Anna Karenina (2012) PICK

Argo (2012) PICK

Hotel Transylvania (2012) PASS

It may be a lousy time of year for theatrical releases, but it’s a great season for home video. Another two of my 2012 "top 10" list picks are newly available, following The Kid With a Bike and Planet of Snail (see last issue).

Argo is an absorbing, entertaining thriller based on the true story of how Canadians, the CIA and Hollywood saved the day during the Iran hostage crisis, working together to extract six Americans from Tehran.

The film’s secret weapon is that it’s a Hollywood satire as well as a geopolitical thriller. To create cover identities, the CIA worked with Hollywood insiders to set up a fake movie project, a schlocky sci-fi spectacle.

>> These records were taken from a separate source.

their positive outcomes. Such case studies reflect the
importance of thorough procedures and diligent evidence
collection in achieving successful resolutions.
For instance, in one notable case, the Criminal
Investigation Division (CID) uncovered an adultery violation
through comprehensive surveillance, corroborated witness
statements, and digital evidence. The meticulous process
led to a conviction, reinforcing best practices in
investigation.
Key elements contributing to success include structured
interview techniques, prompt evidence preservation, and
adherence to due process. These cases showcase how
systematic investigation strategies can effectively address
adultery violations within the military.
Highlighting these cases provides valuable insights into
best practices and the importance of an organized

Among the supporting cast, one figure has a tense scene indicating that not all Iranians or Muslims were the enemy. The nail-biting climax is Hollywood artifice — but the best moment comes down to a classic Hollywood pitch.

Then there’s Anna Karenina, directed by Joe Wright and starring Kiera Knightley as Tolstoy’s tragic heroine, Jude Law as her decent spouse in a tepid marriage and Aaron Taylor-Johnson as Count Vronsky, with whom Anna has a passionate, disastrous affair.

A strikingly countercultural story of love and infidelity, forgiveness and consequences, the great Russian novel has been adapted for its English cast as a semi-stagebound theatrical drama — an inspired conceit that serves the material well on many levels, thematic, narrative and visual.

It’s visually spectacular and helps compress the story, making room for Vronsky’s brief love interest Kitty, her suitor Kostya … and much more. It’s a sweeping film that’s morally serious without moralizing, that feels Anna’s pain without excusing her faults or scapegoating her flawed but noble and pious husband.

No joy for family audiences, alas, at least from the latest new releases (though see "Bonus Picks"). In particular, skip the computer-animated Hotel Transylvania, which did better business than either ParaNorman or Tim Burton’s Frankenweenie, but doesn’t hold a candle to either (especially Frankenweenie).

The story — monsters living in fear of humans, an overprotective father sheltering his offspring — evokes Finding Nemo and Monsters, Inc. But it’s junk. Besides the tiresome theme that humans, who’ve persecuted monsters, are the real monsters, the characters never develop beyond stereotypes, and the frenetic Cartoon Network-style pacing is numbing.

Bonus Picks: Forget Hotel Transylvania: Pixar’s classic Monsters, Inc. is newly available in a bunch of Blu-ray/DVD combo editions, including 3-D (for those with 3-D TVs). Burton fans may also want to check out Frankenweenie, a loving homage to old monster movies. Oh, and Disney has hauled Peter Pan out of the vault, too.

 

Content Advisory: Anna Karenina: Some sexuality and fleeting rear nudity; a grisly train accident and a later similar incident; limited profanity and cursing. Mature viewing. Argo: Frequent, often comically intended obscene language; some profanity; a few violent images. Might be fine for older teens.